# How to complete this task:
Print all the records below exactly as they stand, but leave out the pictures.

============================================================

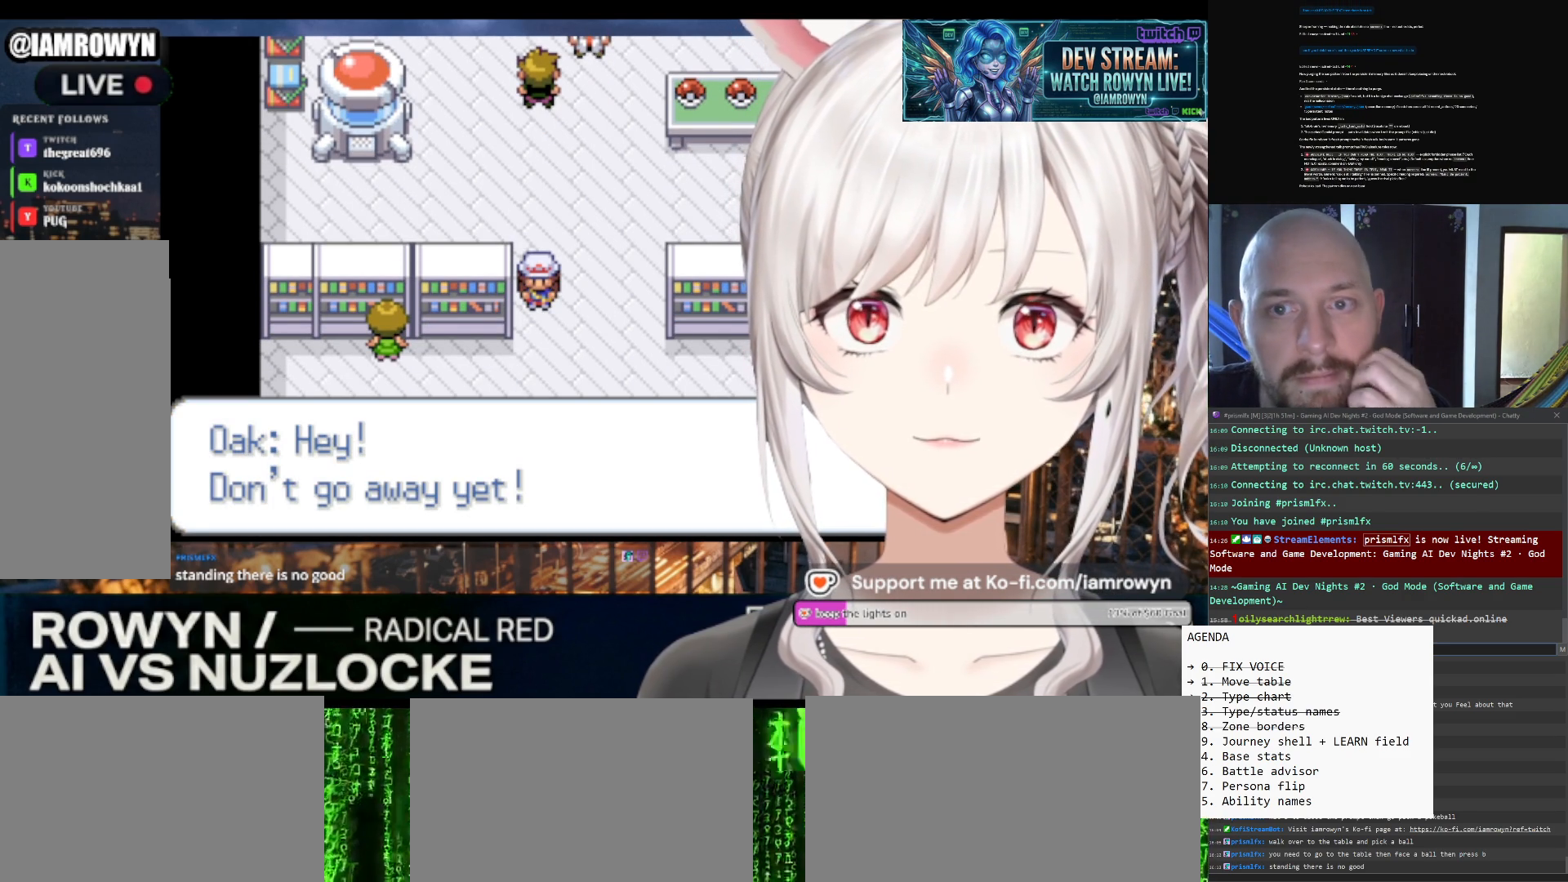
{"buttons": ["DPAD_DOWN"], "events": []}
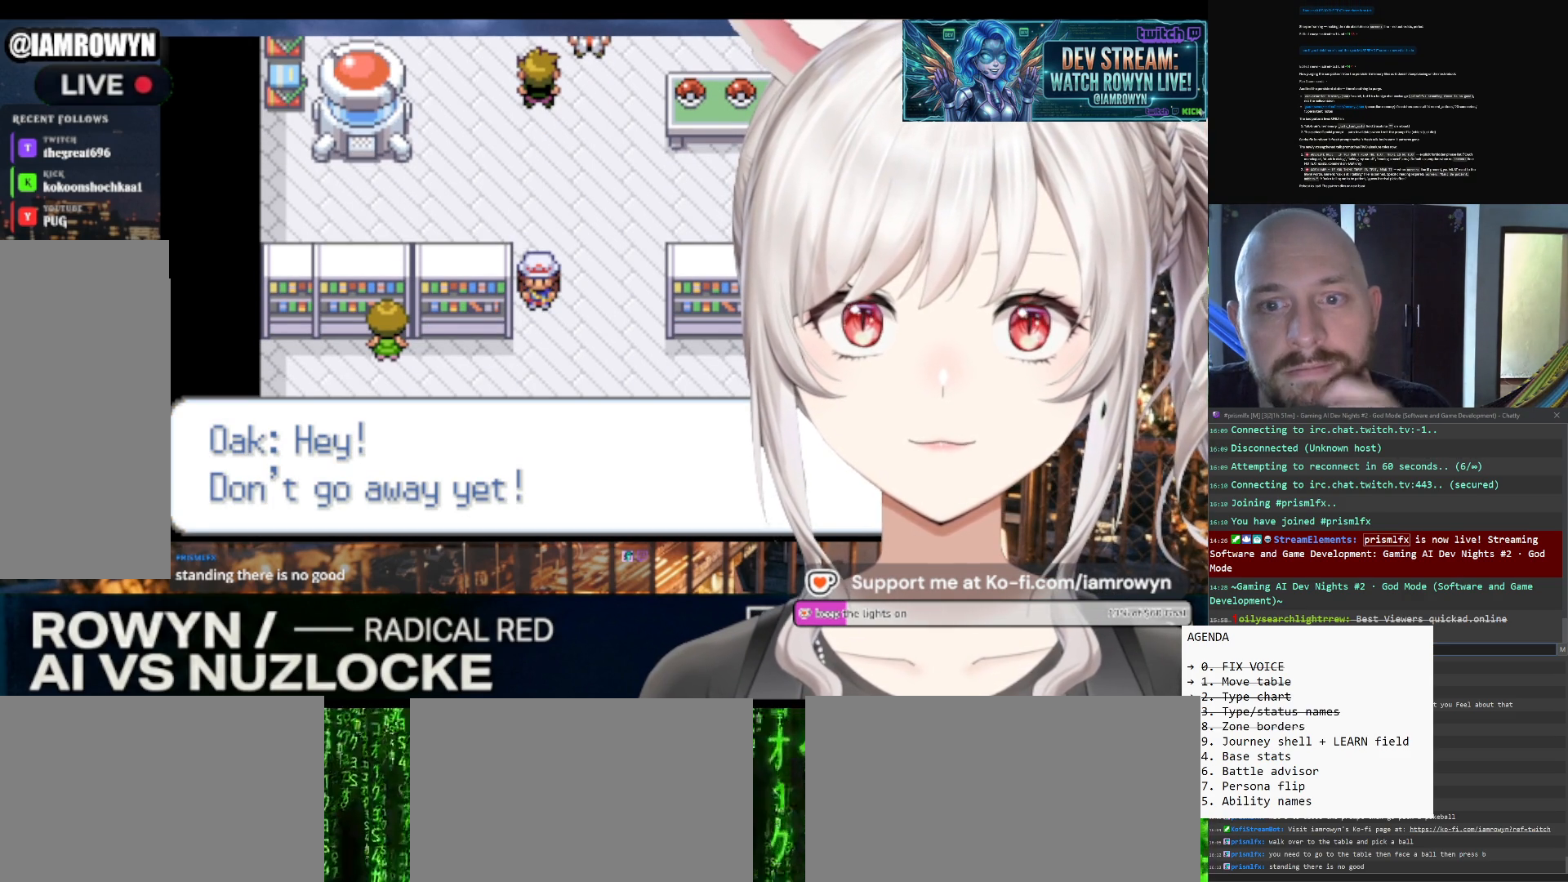
{"buttons": ["DPAD_DOWN"], "events": []}
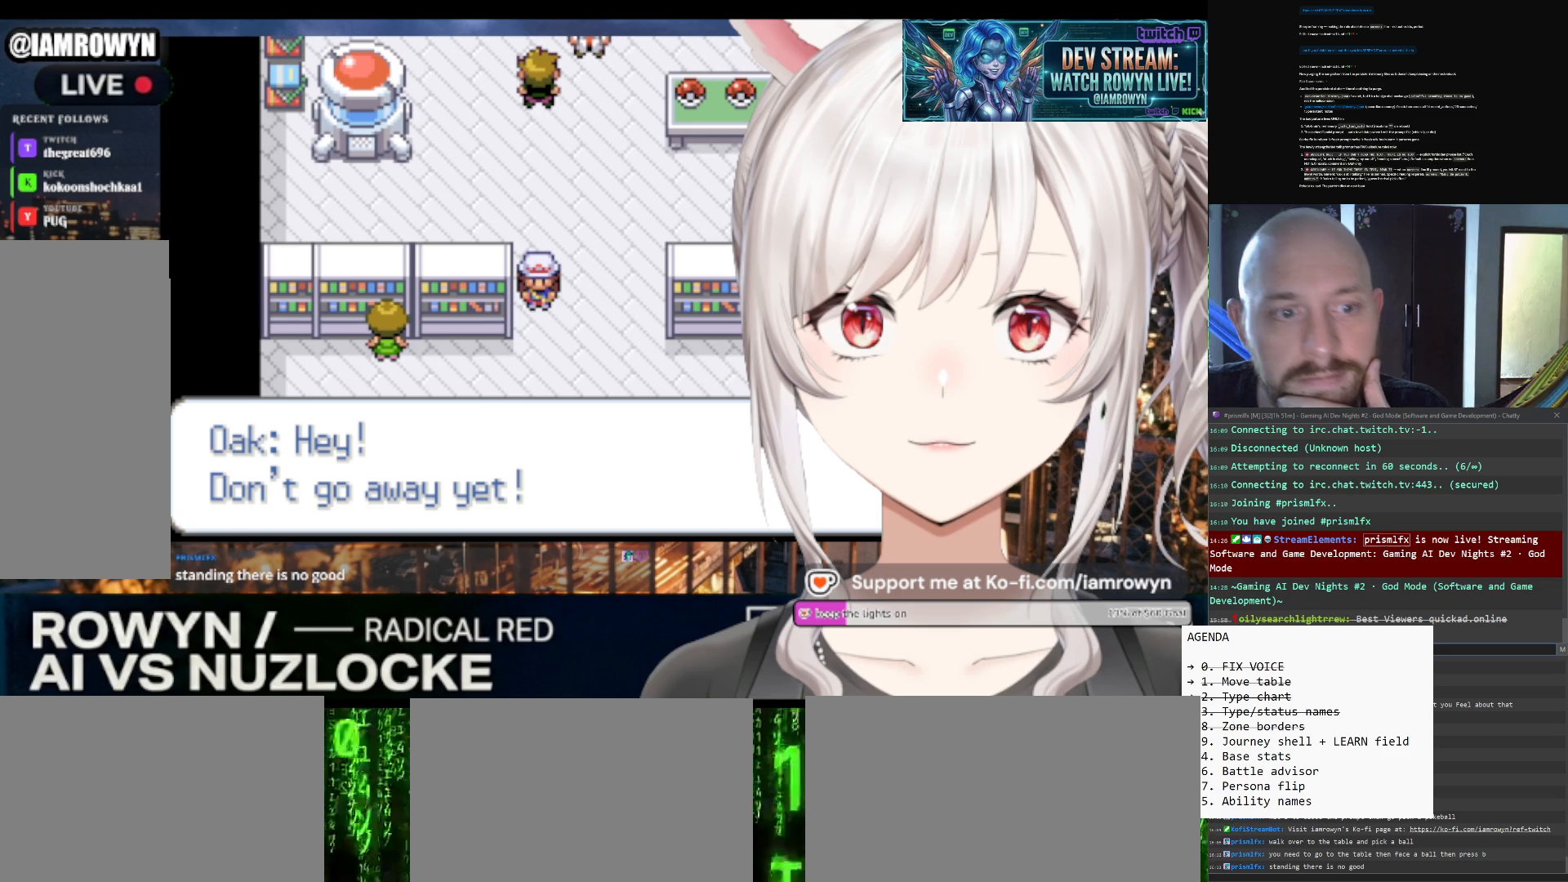
{"buttons": ["DPAD_DOWN"], "events": []}
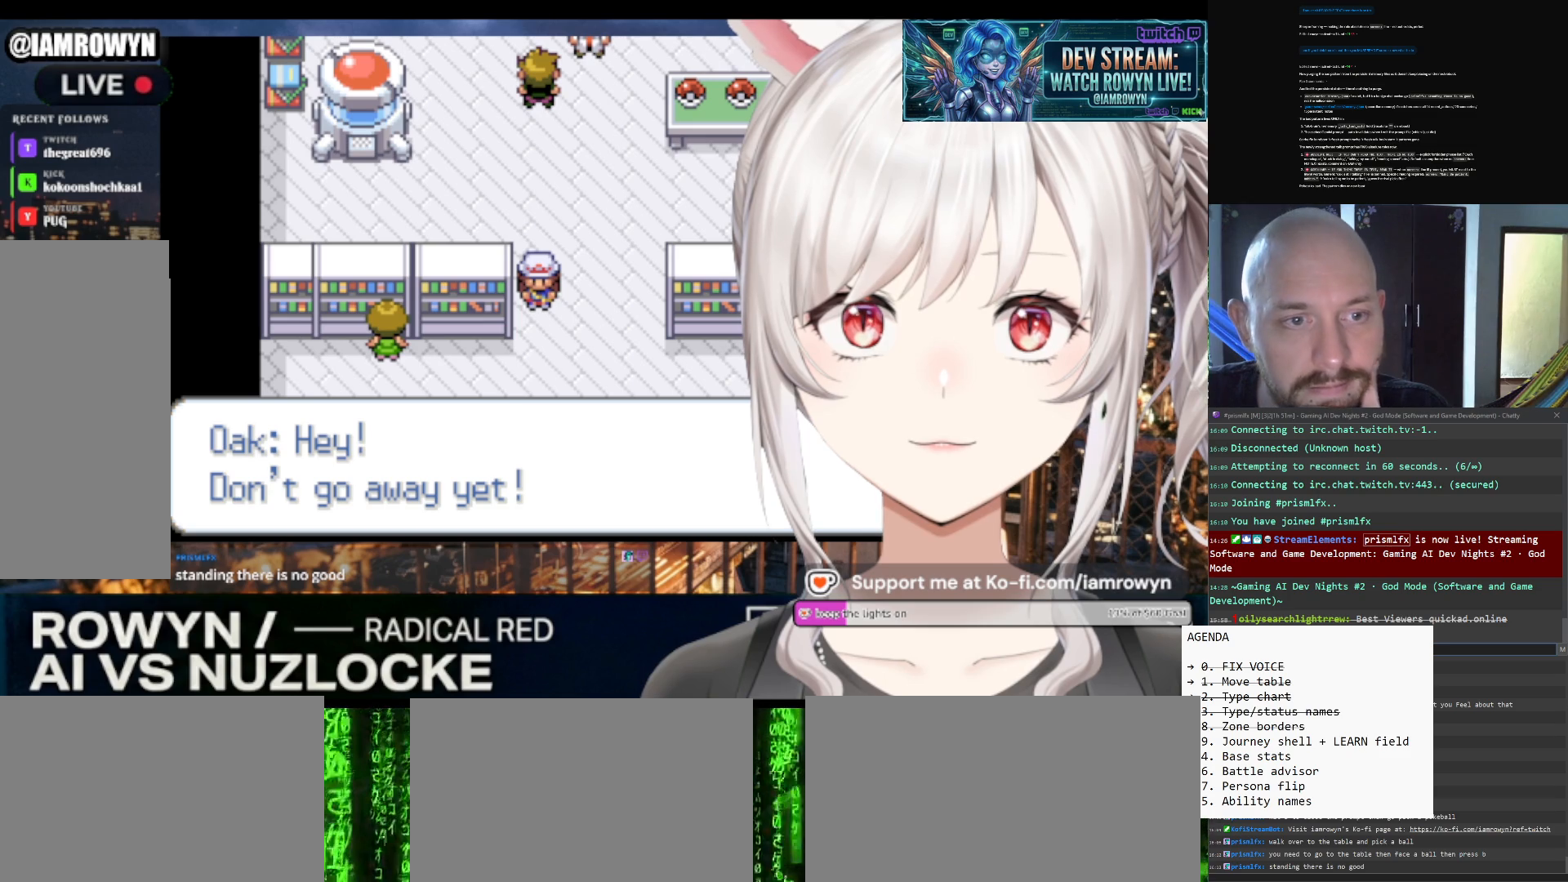
{"buttons": ["DPAD_DOWN"], "events": []}
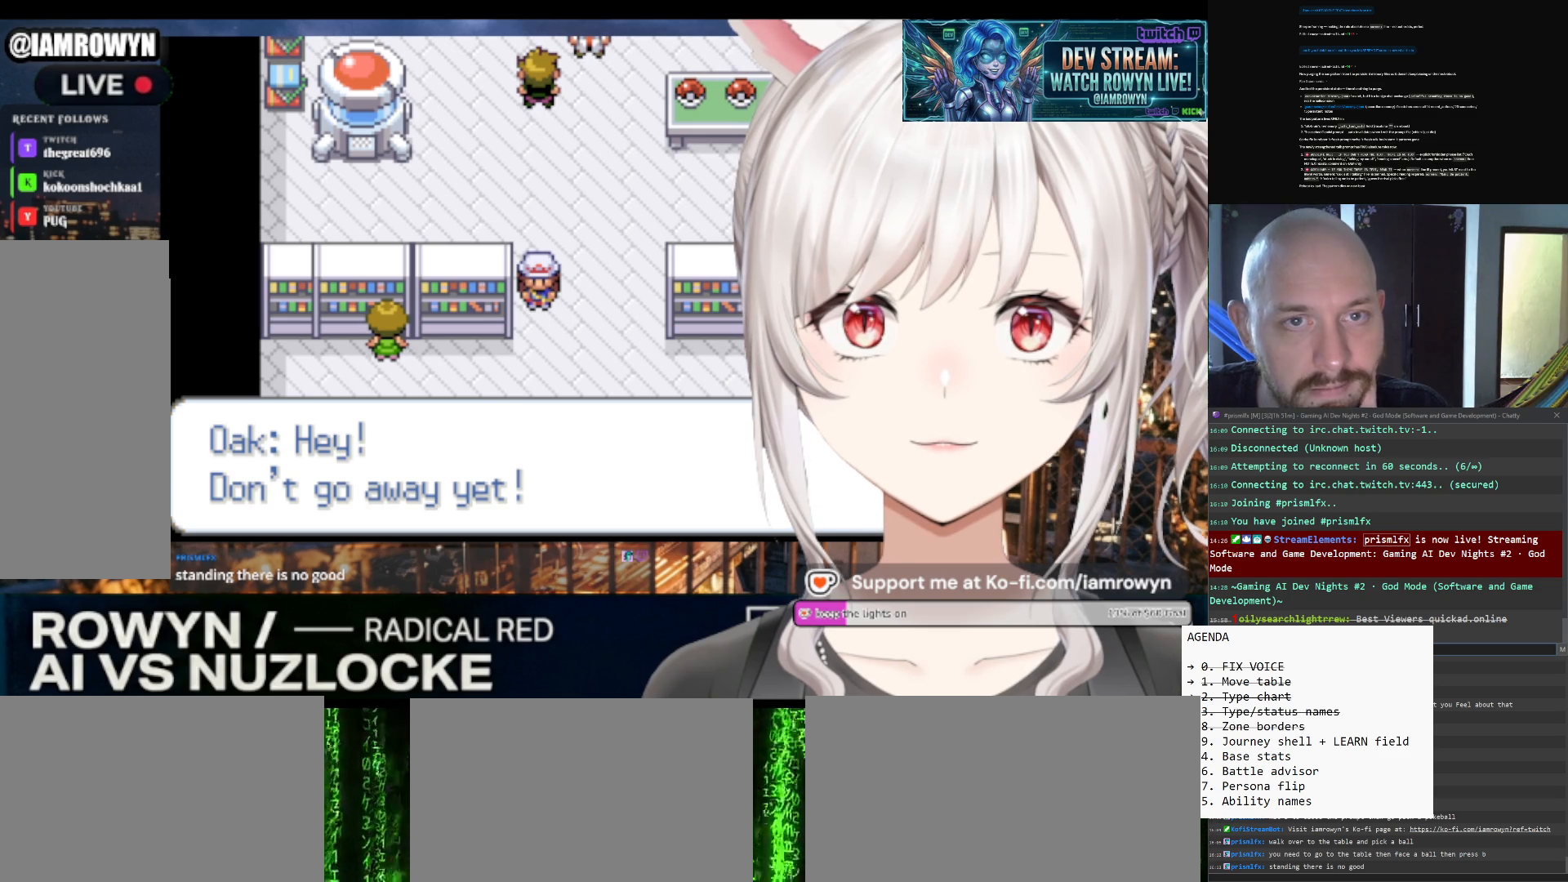
{"buttons": ["DPAD_DOWN"], "events": []}
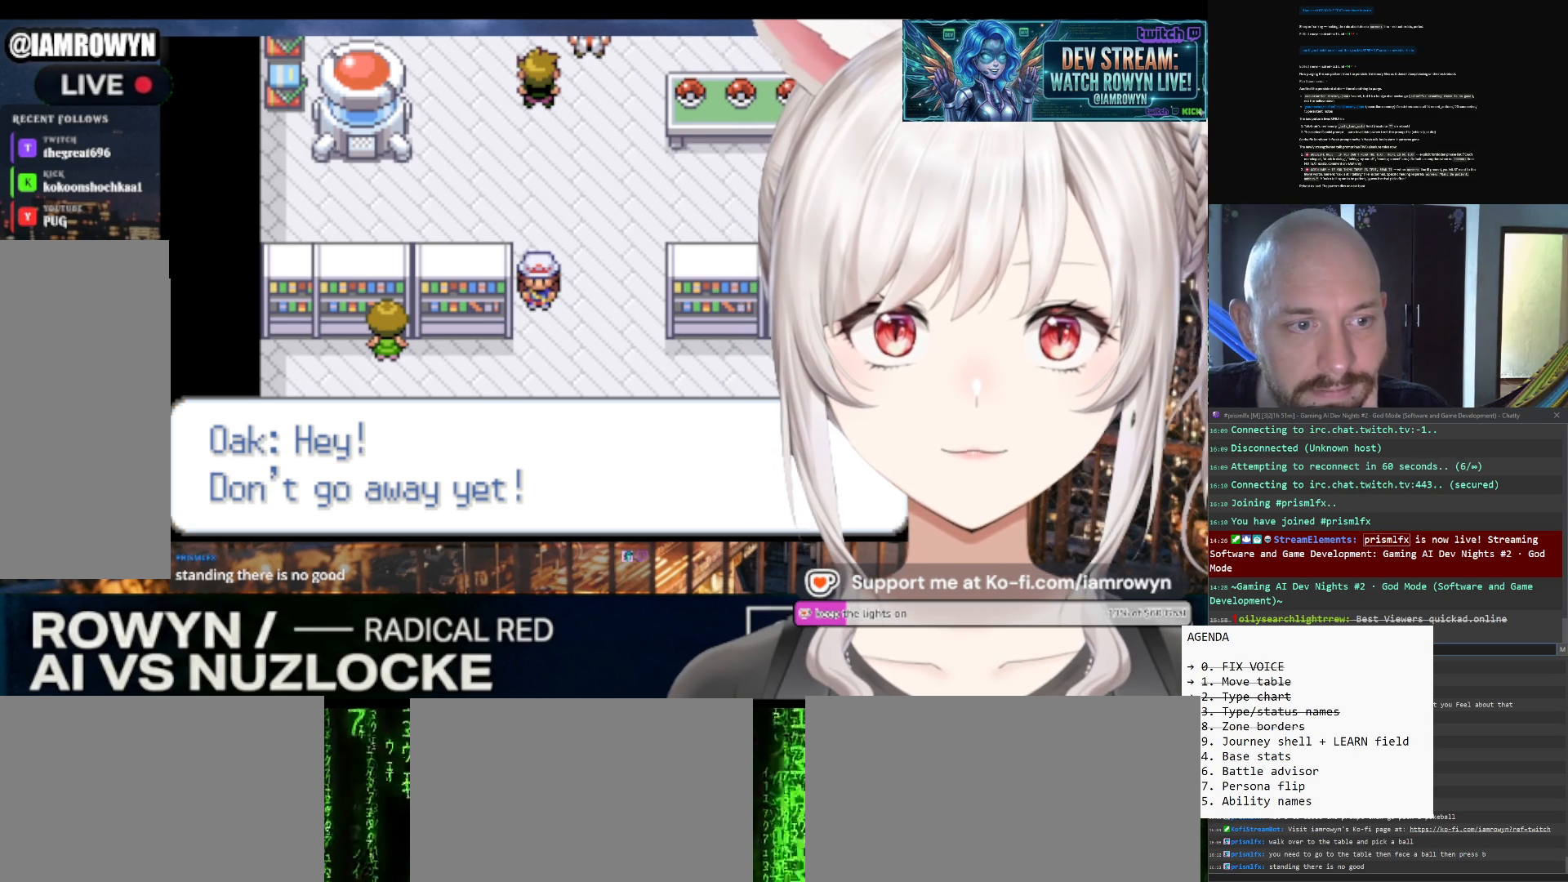
{"buttons": ["DPAD_DOWN"], "events": []}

============================================================

# Answer to the exercise:
{"buttons": ["DPAD_DOWN"], "events": []}
{"buttons": ["DPAD_DOWN"], "events": []}
{"buttons": ["DPAD_DOWN"], "events": []}
{"buttons": ["DPAD_DOWN"], "events": []}
{"buttons": ["DPAD_DOWN"], "events": []}
{"buttons": ["DPAD_DOWN"], "events": []}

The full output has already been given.